The Ager Romanus (literally, "the field of Rome"') is the geographical rural area (part plains, part hilly) that surrounds the city of Rome. Politically and historically, it has represented the area of influence of Rome's municipal government. It is limited to the south by the Monti Prenestini range, Alban hills and Pontine Marshes; to the west by the Tyrrhenian Sea; to the north by the hills surrounding Lake Bracciano and to the east by the Monti Tiburtini range.
The Rome of Romulus and his immediate successors possessed a very restricted territory, as did neighbouring Latin cities such as Praeneste. Such territories were marked by boundary stones, or cippi, used to define and limit the legitimate area of influence of cities, and the boundaries of private landholdings. According to tradition, Rome rapidly outgrew the ager established by its founder, and rather than accept its confinement, Tullus Hostilius razed the Latin city of Alba Longa ca. 635 BC, and incorporated its former territories within the ager Romanus.

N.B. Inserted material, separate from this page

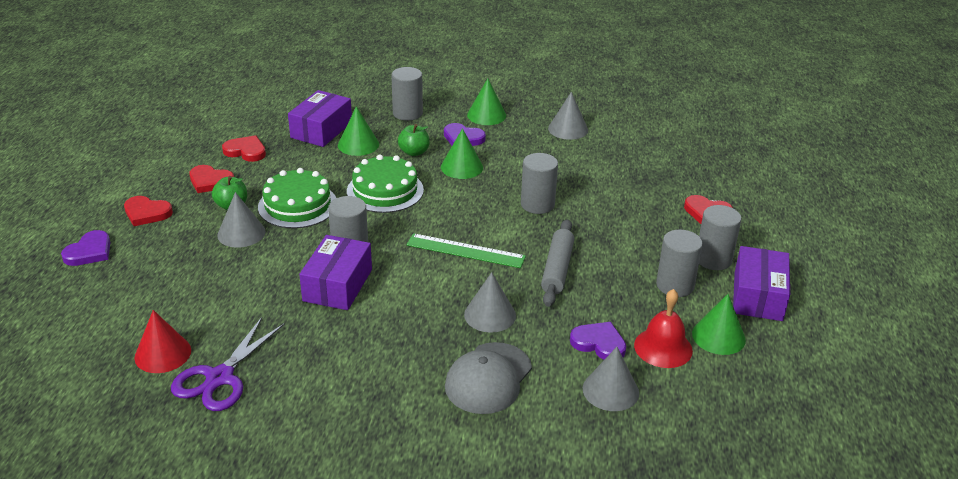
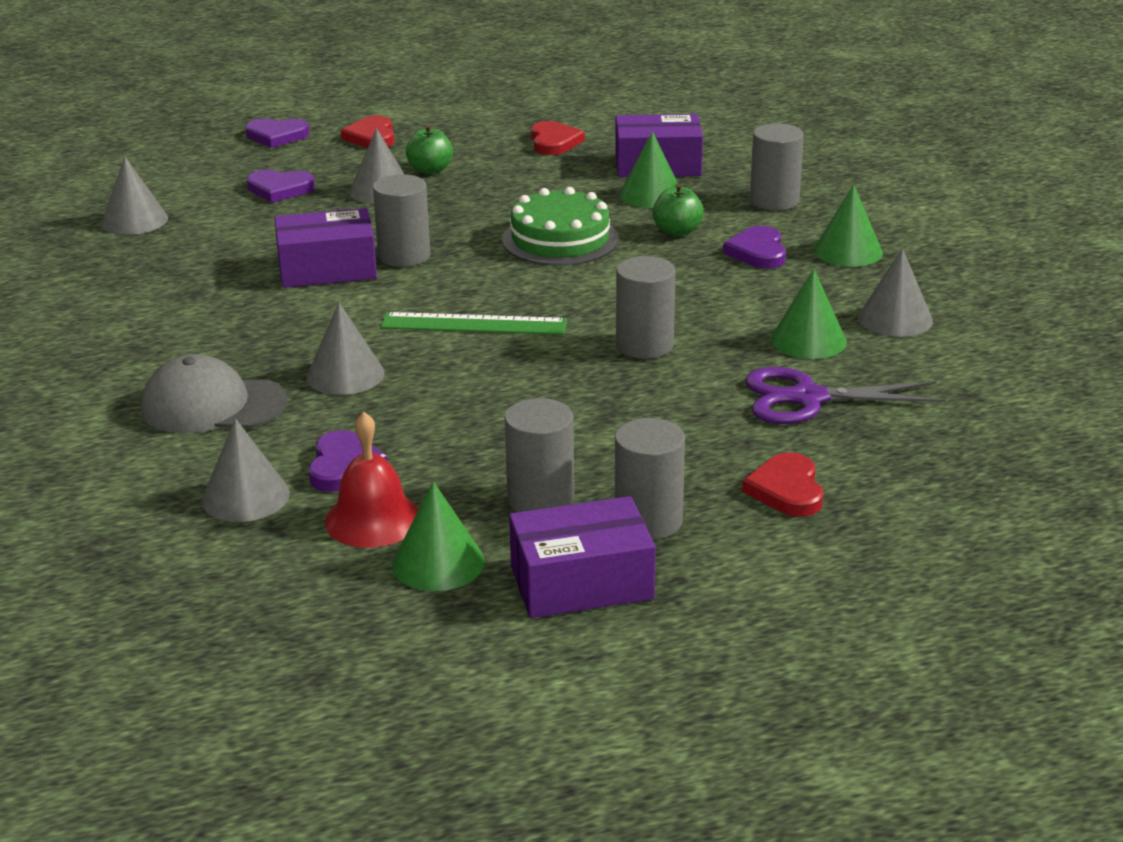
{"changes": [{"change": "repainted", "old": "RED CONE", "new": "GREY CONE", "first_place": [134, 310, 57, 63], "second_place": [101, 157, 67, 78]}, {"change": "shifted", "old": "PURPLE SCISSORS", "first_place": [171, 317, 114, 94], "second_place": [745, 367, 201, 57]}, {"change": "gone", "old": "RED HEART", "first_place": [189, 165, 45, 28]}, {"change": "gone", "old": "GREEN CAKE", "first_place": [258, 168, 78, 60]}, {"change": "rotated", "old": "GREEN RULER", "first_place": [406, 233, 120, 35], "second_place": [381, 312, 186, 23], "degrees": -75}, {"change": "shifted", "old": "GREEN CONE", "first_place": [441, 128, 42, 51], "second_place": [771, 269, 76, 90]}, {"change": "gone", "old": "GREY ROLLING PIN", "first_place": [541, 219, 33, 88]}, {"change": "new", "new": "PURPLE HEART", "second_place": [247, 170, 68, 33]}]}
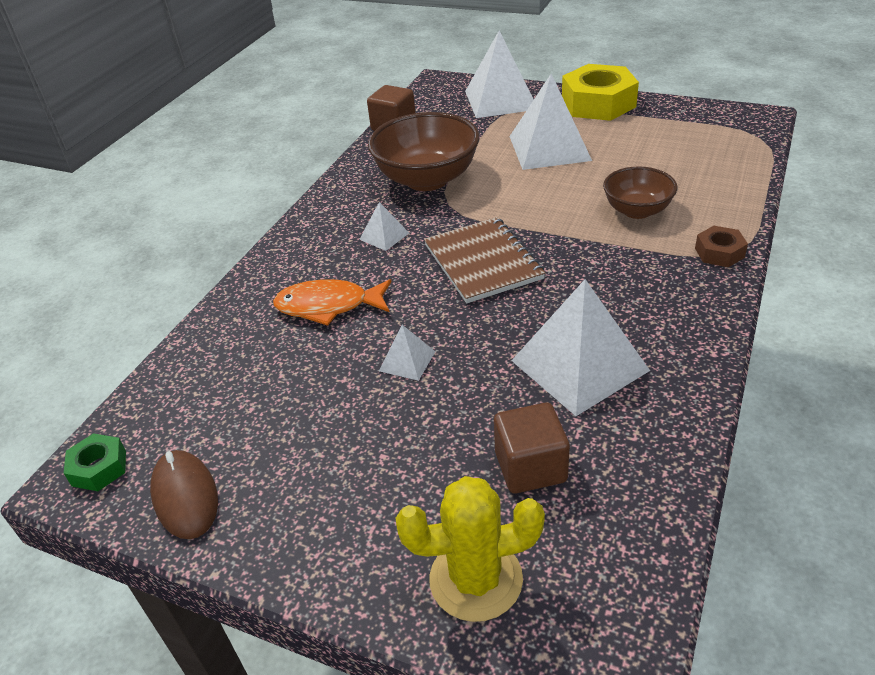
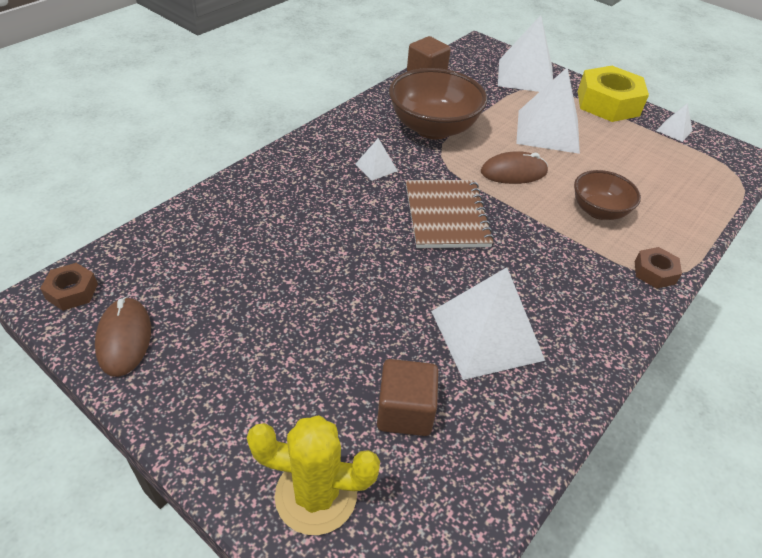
{"changes": [{"change": "repainted", "old": "GREEN NUT", "new": "BROWN NUT", "first_place": [64, 433, 62, 58], "second_place": [40, 263, 58, 48]}, {"change": "gone", "old": "ORANGE FISH", "first_place": [273, 279, 118, 47]}, {"change": "shifted", "old": "WHITE PYRAMID", "first_place": [379, 325, 56, 56], "second_place": [656, 103, 37, 39]}, {"change": "new", "new": "BROWN MOUSE", "second_place": [481, 151, 67, 33]}]}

With the proclamation of the Roman Republic in 510 BC, all the territory occupied by Romans in "Latium vetus" came to be proclaimed ager publicus, equivalent to state lands today, which were held by the state and could be granted to private citizens. The Roman municipal authorities of this era were the consuls. In effect, Rome was a gigantic city-territory continuously expanding across Europe.
Octavian Augustus founded the office of praefectus urbis and other offices which divided the administration of the city of Rome from that of the Roman Empire. Thus was solved the problem of delimiting the territory of the municipium of Rome from the territory of the rest of the empire - besides the Regio I Latii et Campaniae administered by a specific governor, the confines of the municipal authority of Rome came to be fixed at the "centesimum lapidem" (i.e. one hundred miles) on each of the via consularis converging on Rome. So, de iure, the Roman municipal authority controlled the whole of Lazio and part of Tuscany from Talamone to Terracina and also parts of Abruzzo and Umbria.